Businessman launches High Court case to overhaul rules on hate crimes

Businessman, 54, investigated by police over Twitter poem about transgender people launches a landmark High Court battle to overhaul official rules on hate crimes

  • Harry Miller is to seek judicial review of guidelines followed by UK police forces
  • Mr Miller, a former policeman, is challenging guidance from College of Policing
  • He was investigated by police over a poem about transgender people 

A businessman who was investigated by police over a poem about transgender people is launching a landmark High Court case to overhaul the official rules on hate crimes.

Harry Miller is to seek a judicial review of guidelines followed by police forces across Britain, claiming that they unlawfully inhibit freedom of expression.

Mr Miller, himself a former policeman, is challenging guidance from the College of Policing which states that reported hate crimes must be recorded ‘irrespective of any evidence to identify the hate element’. 

A businessman who was investigated by police over a poem about transgender people is launching a landmark High Court case to overhaul the official rules on hate crimes (stock photo)

He also wants to reverse a decision by Humberside Police to record his retweeting of the poem as a hate incident, despite officers concluding that no crime had been committed.

Mr Miller, the 54-year-old chairman of a machinery company, was quizzed by officers in January after posting the verse claiming that transgender women remain men. 

He said one officer told him that someone ‘down south’ had sent the force 30 of his tweets, which they alleged to be transphobic.

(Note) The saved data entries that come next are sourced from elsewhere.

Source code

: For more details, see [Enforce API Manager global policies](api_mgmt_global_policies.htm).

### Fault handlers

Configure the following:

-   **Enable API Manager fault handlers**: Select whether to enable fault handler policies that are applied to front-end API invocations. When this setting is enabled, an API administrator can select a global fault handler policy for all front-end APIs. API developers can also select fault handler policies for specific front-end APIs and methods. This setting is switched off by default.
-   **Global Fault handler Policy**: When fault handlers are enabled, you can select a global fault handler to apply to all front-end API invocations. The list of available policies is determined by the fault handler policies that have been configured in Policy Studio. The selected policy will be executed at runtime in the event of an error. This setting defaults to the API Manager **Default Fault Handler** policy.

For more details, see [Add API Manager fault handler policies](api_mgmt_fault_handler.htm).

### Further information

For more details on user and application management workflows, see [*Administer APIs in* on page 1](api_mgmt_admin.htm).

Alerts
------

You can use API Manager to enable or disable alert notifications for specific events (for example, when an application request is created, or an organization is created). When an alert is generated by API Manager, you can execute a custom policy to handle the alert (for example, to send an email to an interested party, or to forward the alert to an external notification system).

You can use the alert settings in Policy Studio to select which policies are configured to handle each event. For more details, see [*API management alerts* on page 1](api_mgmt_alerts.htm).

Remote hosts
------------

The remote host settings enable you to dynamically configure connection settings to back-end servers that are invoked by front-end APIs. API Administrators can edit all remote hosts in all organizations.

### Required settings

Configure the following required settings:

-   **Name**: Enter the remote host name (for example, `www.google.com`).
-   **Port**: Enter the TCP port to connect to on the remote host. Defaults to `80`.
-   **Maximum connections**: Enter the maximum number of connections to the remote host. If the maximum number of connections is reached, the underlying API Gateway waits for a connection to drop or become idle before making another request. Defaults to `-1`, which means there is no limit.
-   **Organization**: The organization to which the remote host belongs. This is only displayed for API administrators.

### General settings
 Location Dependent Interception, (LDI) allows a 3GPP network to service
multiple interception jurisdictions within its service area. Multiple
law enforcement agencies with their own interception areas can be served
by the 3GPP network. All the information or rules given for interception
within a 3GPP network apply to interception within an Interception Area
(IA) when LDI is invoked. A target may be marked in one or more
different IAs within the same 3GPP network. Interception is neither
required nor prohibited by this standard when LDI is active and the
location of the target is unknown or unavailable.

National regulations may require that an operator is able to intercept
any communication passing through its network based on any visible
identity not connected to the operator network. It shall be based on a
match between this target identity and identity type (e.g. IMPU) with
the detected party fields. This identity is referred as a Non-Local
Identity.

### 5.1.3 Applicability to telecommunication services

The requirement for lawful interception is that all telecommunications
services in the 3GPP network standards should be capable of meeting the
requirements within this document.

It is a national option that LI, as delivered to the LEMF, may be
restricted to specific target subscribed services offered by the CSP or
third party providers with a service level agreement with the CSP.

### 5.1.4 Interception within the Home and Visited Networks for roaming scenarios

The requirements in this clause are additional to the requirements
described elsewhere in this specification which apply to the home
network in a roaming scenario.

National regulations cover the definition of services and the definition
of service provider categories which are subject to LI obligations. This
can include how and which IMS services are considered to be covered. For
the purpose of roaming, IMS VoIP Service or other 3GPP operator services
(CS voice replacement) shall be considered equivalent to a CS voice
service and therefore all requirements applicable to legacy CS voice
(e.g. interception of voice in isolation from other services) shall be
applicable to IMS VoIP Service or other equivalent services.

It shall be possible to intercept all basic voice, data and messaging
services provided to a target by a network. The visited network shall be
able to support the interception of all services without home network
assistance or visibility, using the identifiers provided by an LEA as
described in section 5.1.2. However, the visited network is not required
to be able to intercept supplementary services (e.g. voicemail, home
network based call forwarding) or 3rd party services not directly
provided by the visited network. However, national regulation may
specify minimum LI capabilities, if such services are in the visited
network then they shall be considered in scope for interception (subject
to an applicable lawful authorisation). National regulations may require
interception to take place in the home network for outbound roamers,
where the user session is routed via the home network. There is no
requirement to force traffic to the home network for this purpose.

He added that he was told ‘We need to check your thinking’ – a comment police have denied making.

The father-of-three said he was ‘dumbfounded’ by the exchange and ‘furious’ when he found out it had been recorded as a ‘hate incident’.

Harry Miller is to seek a judicial review of guidelines followed by police forces across Britain, claiming that they unlawfully inhibit freedom of expression (stock photo of trainee officers)

Last night Mr Miller – who has set up a campaign group called Fair Cop – defended his tweets, saying he had wanted to highlight the dangers posed to women by Government proposals to allow men to ‘self-identify’ as female.

He told The Mail on Sunday: ‘This case is not about being allowed to say anything I want without consequence. 

It is about the ability to have freedom of speech within the law and being allowed to have a debate without one group being able to call on the police to shut another group down.

‘Free speech is being closed down by a climate of fear and secrecy and the police are contributing to this Orwellian culture.’

The College of Policing said it was ‘aware of a potential legal challenge’ and ‘will be responding accordingly as part of the process’. Police in Humberside confirmed they, too, were aware of the action.